臨床応用: 本知見は、がん微小環境における免疫抑制ネットワークを標的とした新規治療戦略の臨床応用に直結する。特に、CSF1R阻害剤 (pexidartinibなど) やM-CSF中和抗体を用いた治療が、従来の単球由来マクロファージだけでなく、より強力な免疫抑制能を持つB-MFの生成をも抑制し得るという臨床的意義を示す。また、乳がんや卵巣がん患者の末梢血におけるCSF1R+ BMBPの増加は、病勢進行や治療抵抗性を予測する臨床的有用性の高いバイオマーカーとなる可能性を指し示している。

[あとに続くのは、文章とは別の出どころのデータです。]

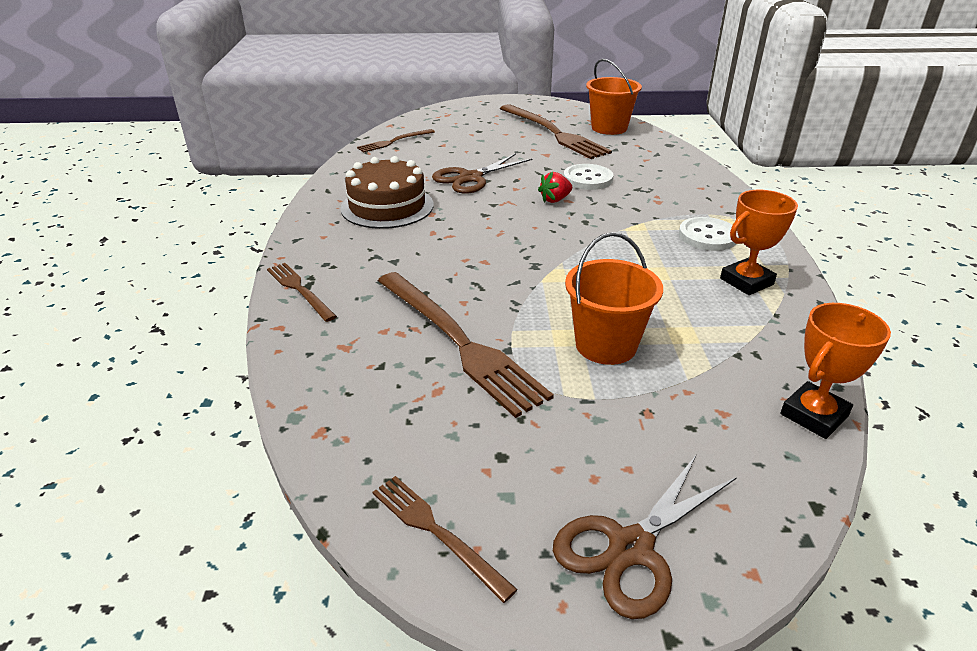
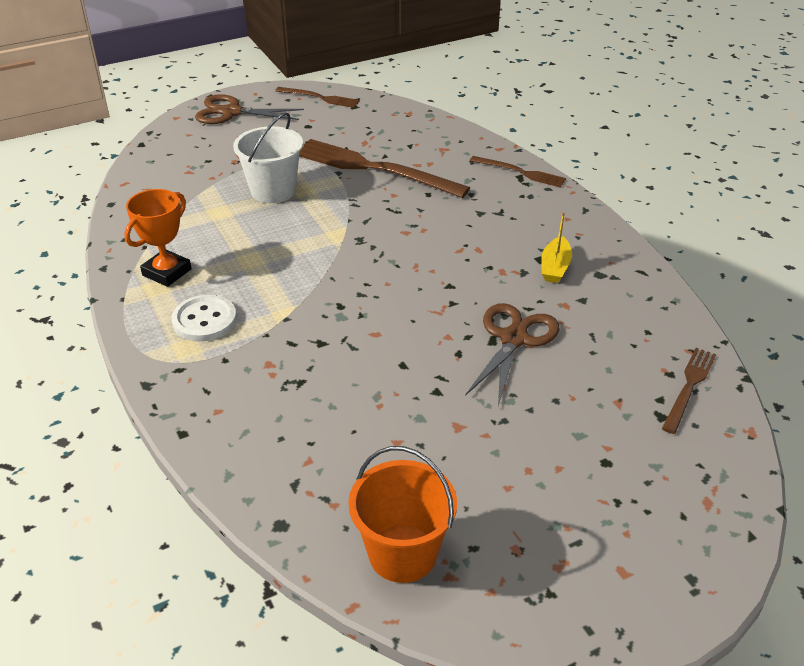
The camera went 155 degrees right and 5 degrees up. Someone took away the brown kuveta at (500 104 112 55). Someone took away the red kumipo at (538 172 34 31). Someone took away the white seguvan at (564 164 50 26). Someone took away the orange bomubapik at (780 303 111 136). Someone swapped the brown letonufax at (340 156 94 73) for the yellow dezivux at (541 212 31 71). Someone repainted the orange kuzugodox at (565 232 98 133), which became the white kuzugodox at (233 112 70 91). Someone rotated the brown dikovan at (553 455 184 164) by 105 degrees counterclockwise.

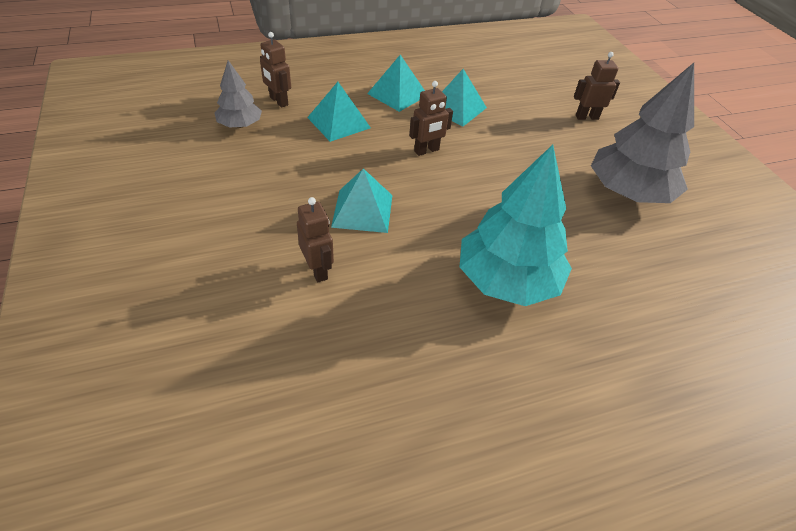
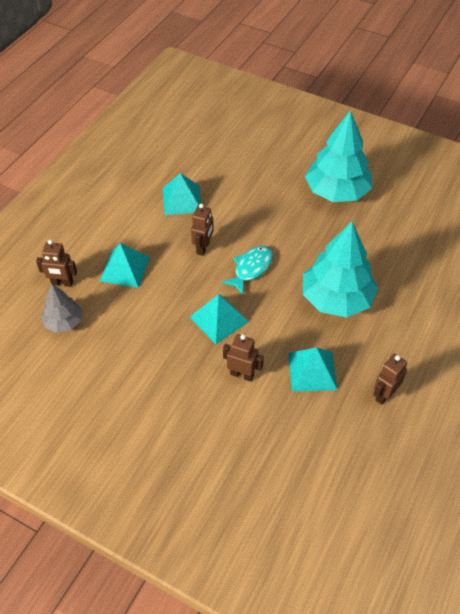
The camera went 40 degrees left and 5 degrees up. Someone put down the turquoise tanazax at (221 246 52 48). Someone carried the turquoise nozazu from (367 55 58 57) to (288 347 49 44). Someone carried the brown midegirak from (574 52 46 68) to (373 354 34 51). Someone repainted the grey dabebok at (591 63 103 140), which became the turquoise dabebok at (305 110 67 92).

残された課題: 今後の検討課題として、ヒトのがん組織におけるB-MFの系統追跡 (lineage tracing) をより厳密に実証すること、およびB-MFをMo-MFから明確に区別して治療標的とするための特異的表面マーカーを同定することが挙げられる。また、本研究におけるlimitationとして、マウスモデルにおけるB-MFの機能解析が中心であり、ヒト臨床検体におけるB-MFの機能的寄与についてはさらなる検証が必要である。さらに、B細胞特異的なCSF1R阻害が正常なB細胞免疫応答に与える影響についても、今後の研究において慎重に評価されるべきである。

方法

マウスモデルとして、BALB/c背景の4T1.2乳がん同所性移植モデル、C57BL/6背景のMC38大腸がんおよびB16-F10メラノーマの皮下移植モデル、さらに ID8 (mouse ovarian surface epithelial cell line) 卵巣がんの腹腔内播種モデルを使用した。B細胞欠損マウスとしてμMTマウスおよびJHTマウスを用いた。また、B細胞特異的に EYFP (enhanced yellow fluorescent protein) を発現するMb1-Cre/Rosa-EYFP (Mb1-EYFP) マウス、およびB細胞特異的にCSF1Rを欠損するMb1-CSF1R^Flox/Floxマウスを樹立して実験に供した。フローサイトメトリーである FACS (fluorescence-activated cell sorting) による細胞分離および解析は、既報のプロトコル Liu et al. STARProtoc 2020 に準拠して、Welchのt検定 (t-test) などの統計解析を用いて実施した。骨髄から超高純度 (>99%) で分取したBMBPおよびpre-B細胞株である70z/3細胞を、がん細胞の培養上清である CM (conditioned medium) を用いて7〜30日間培養し、分化転換を誘導した。細胞融合やトロゴサイトーシス (trogocytosis) の可能性を排除するため、CD45.1およびCD45.2の同種抗原 (alloantigen) を用いた共培養実験およびin vivo養子移入実験を実施した。転写プロファイルの解析には、アジレント社製マイクロアレイおよび10x Genomics社のChromiumプラットフォームを用いた単一細胞RNAシーケンシングである scRNA-seq (single-cell RNA sequencing) を使用した。scRNA-seqデータの正規化および分散安定化にはSCTransform法 Hafemeister et al. GenomeBiol 2019 を用い、Seuratパッケージ Hao et al. Cell 2021 を用いて次元削減およびクラスタリングを行った。遺伝子発現変動解析である DEG (differentially expressed gene) にはlimmaパッケージ Ritchie et al. NucleicAcidsRes 2015 を、経路解析には GSEA (Gene Set Enrichment Analysis) Subramanian et al. ProcNatlAcadSciUSA 2005 を用いた。クロマチンアクセシビリティの解析には ATAC-seq (Assay for Transposase-Accessible Chromatin using sequencing) を用い、MACSピークコーリングツール Zhang et al. GenomeBiol 2008 およびDESeq2 Love et al. GenomeBiol 2014 を用いてアクセシビリティ変動領域である DAR (differentially accessible region) を同定した。モチーフ解析にはHOMERソフトウェア Heinz et al. MolCell 2010 を用いた。機能阻害実験として、M-CSF中和抗体およびCSF1R阻害剤であるKi20227を用いた。ヒト臨床検体として、再発・転移性トリプルネガティブ乳がん患者 (n=8) および高悪性度漿液性卵巣がん患者 (n=5) の末梢血単核細胞である PBMC (peripheral blood mononuclear cell) を用いてFACS解析およびマイクロアレイ解析を行った。